Khemani of Edelweiss says: “I don’t think it is about foreign or domestic players. It is about the commitment to run a large operation of this scale and financial muscle to deal with short-term issues. There are several domestic players who have both and will be interested in taking up the challenge.” To buy Air India with all its operations, a global player ideally must also be a member of Star Alliance. For an Indian operator, it can be a bigger challenge. “Maybe Mittal, maybe Reliance,” says Garg of Equirus.
Flag Carriers & their Routes to Privatisation
Privatisation of the national flag carriers can take many routes, starting from public issues of shares to induction of strategic partners. And they can go horribly wrong. Andrea Giurcin, a transport expert at Milan’s Bicocca University, has written a book, The Endless Privatisation of Alitalia, about the process that started in the ’90s and is yet to settle down. Alitalia filed for bankruptcy protection in the US in June.
British Airways (BA) was privatised through a share offering in 1987. Once seen as a successful endeavour, the company is again seen as a laggard, when compared with more nimble-footed competitors. Lufthansa, though listed since the 1960s was privatised in 1994, with shares being widely held. Japan Airlines was also privatised in a similar manner in 1987 and later merged with Japan Air Systems, making it the sixth largest in the world. Companies like BA and German Lufthansa have also participated in the privatisation of other flag carriers, joining them as strategic partners.

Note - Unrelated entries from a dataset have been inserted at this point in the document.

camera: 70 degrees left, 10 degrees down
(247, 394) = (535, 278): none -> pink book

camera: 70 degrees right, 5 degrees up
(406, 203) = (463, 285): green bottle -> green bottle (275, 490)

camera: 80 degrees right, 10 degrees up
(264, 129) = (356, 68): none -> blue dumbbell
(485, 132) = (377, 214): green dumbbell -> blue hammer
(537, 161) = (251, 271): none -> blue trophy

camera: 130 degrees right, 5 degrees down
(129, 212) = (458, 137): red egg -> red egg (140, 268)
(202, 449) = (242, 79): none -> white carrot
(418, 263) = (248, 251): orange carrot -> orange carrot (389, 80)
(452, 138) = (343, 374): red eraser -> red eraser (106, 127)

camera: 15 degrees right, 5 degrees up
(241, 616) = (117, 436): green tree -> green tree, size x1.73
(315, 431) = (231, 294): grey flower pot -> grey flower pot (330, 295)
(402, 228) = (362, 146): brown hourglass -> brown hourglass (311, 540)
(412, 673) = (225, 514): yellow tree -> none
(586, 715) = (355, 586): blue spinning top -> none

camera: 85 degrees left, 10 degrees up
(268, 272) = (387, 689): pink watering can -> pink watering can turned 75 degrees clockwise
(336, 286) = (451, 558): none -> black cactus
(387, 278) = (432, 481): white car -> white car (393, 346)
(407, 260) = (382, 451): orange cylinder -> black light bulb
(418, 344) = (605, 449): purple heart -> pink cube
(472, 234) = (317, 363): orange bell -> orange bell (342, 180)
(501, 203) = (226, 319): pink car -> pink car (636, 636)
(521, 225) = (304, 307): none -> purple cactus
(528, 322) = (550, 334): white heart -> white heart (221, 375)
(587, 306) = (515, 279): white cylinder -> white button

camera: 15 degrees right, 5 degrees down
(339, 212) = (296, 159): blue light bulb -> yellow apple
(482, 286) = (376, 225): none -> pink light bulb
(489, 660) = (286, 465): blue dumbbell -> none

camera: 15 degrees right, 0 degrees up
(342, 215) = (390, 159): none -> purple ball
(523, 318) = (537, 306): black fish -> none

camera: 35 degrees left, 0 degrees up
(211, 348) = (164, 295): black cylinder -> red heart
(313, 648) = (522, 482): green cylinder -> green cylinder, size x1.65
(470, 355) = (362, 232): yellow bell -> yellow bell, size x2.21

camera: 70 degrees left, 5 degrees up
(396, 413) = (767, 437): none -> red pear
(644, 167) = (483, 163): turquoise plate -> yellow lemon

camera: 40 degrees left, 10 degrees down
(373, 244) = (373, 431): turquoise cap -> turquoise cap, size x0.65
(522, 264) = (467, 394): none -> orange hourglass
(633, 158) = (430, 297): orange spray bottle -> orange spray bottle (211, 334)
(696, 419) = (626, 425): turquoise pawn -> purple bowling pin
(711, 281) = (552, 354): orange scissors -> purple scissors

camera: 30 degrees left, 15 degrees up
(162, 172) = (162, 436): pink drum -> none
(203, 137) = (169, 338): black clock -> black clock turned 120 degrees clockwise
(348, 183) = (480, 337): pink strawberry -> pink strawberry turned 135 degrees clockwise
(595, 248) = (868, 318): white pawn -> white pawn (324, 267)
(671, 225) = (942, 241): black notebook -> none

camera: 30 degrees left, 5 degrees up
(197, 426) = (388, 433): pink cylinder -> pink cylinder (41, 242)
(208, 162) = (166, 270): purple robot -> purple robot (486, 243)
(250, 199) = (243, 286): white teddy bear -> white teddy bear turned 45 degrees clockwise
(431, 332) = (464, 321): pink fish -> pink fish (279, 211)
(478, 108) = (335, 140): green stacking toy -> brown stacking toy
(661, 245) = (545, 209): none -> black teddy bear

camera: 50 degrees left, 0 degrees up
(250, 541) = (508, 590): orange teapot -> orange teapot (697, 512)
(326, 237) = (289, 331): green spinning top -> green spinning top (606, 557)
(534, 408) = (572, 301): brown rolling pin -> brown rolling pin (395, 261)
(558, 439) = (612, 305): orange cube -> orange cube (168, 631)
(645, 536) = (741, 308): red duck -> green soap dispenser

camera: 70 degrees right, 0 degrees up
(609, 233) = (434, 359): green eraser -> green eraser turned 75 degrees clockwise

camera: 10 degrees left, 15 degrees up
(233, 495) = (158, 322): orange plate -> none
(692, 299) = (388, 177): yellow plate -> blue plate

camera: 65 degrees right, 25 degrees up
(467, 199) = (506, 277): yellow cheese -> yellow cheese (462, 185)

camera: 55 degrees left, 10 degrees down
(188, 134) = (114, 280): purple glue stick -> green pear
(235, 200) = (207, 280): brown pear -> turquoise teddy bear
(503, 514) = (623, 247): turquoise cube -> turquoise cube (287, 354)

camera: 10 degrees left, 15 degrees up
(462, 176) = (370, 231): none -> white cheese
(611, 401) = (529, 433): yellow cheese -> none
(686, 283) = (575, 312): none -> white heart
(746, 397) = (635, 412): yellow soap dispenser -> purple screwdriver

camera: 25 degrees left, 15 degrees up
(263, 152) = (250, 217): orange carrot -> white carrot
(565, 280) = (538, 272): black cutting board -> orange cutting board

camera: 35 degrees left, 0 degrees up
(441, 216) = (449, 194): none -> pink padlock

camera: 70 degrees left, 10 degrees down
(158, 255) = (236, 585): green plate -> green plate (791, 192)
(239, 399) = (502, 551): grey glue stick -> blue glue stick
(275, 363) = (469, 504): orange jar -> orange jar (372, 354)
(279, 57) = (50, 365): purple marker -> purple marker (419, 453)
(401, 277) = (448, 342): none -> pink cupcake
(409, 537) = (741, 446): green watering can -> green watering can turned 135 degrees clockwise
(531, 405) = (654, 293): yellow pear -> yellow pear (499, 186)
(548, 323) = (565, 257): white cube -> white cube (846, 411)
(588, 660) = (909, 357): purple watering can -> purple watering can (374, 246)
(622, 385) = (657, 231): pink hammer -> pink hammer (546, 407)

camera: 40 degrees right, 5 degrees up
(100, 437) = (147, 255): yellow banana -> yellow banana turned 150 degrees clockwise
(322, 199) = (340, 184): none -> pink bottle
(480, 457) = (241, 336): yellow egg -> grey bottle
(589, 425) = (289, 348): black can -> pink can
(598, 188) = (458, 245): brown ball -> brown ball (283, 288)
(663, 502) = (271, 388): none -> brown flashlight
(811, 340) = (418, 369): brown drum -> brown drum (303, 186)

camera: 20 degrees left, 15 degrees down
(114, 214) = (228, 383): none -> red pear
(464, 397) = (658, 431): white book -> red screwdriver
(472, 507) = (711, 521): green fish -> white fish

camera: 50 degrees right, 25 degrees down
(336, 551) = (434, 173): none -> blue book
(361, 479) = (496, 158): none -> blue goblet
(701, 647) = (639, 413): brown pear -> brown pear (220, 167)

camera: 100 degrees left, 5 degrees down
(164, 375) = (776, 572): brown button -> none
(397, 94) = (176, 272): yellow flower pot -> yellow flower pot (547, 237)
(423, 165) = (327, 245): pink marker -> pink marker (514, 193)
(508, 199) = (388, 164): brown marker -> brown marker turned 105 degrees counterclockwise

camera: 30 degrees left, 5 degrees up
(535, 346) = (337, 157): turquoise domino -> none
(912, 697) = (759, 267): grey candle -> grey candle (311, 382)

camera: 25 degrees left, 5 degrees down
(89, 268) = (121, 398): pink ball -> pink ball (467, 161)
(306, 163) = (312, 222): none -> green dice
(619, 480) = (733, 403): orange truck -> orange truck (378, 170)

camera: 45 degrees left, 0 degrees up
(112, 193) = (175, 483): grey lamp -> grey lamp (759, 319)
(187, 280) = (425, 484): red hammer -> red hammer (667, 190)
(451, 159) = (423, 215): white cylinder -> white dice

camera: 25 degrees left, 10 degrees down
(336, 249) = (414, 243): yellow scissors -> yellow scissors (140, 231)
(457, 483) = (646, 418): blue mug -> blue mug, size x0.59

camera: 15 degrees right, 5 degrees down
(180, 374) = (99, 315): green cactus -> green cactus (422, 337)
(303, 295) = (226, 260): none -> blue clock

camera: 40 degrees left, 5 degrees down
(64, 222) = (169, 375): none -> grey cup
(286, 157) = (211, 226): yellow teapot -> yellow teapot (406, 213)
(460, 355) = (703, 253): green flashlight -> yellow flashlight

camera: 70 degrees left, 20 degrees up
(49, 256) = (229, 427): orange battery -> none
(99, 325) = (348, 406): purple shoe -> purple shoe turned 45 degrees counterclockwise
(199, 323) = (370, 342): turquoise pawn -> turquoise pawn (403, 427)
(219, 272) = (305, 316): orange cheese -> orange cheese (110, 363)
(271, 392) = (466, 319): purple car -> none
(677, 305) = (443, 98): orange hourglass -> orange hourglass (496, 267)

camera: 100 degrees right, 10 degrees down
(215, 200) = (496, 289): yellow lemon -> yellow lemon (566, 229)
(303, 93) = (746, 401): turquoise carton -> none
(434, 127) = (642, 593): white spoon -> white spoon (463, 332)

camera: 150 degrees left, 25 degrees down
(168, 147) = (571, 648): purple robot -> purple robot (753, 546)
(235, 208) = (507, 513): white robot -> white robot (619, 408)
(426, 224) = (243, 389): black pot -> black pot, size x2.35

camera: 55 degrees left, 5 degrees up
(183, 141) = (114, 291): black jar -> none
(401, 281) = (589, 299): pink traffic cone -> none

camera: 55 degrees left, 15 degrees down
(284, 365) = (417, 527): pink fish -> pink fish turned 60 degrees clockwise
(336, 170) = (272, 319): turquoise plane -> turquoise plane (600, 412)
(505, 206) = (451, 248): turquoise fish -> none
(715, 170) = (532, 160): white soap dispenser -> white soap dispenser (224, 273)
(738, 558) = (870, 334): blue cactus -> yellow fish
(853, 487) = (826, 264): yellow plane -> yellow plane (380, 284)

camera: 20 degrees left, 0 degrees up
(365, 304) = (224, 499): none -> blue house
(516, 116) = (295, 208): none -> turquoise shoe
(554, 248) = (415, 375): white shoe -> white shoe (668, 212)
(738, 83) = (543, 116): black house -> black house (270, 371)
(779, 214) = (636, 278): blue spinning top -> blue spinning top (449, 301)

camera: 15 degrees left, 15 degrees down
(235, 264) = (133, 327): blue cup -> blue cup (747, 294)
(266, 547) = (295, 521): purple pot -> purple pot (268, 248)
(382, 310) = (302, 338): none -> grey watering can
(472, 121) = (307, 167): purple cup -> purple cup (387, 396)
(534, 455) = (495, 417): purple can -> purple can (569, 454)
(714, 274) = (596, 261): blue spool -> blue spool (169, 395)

BA, for example had an 18% stake in the Australian airline Qantas, which it then sold off in the ’90s. Late last year Lufthansa took over Brussels Airlines, the Belgian flag carrier. It also took over Austrian Airlines in 2009. Flag carriers of France and the Netherlands, Air France and the KLM Royal Dutch Airlines, merged in 2004, effectively privatising Air France. Today the French government owns less than 20% of the airline. Nearer home, Air Sri Lanka saw a divestment of 40% stake to Dubai based Emirates back in 1998. The partnership ended in 2008 and the Emirates-appointed CEO was sacked, as the government took over full control of the airline. However, in the next few years the profitable venture ran up huge losses.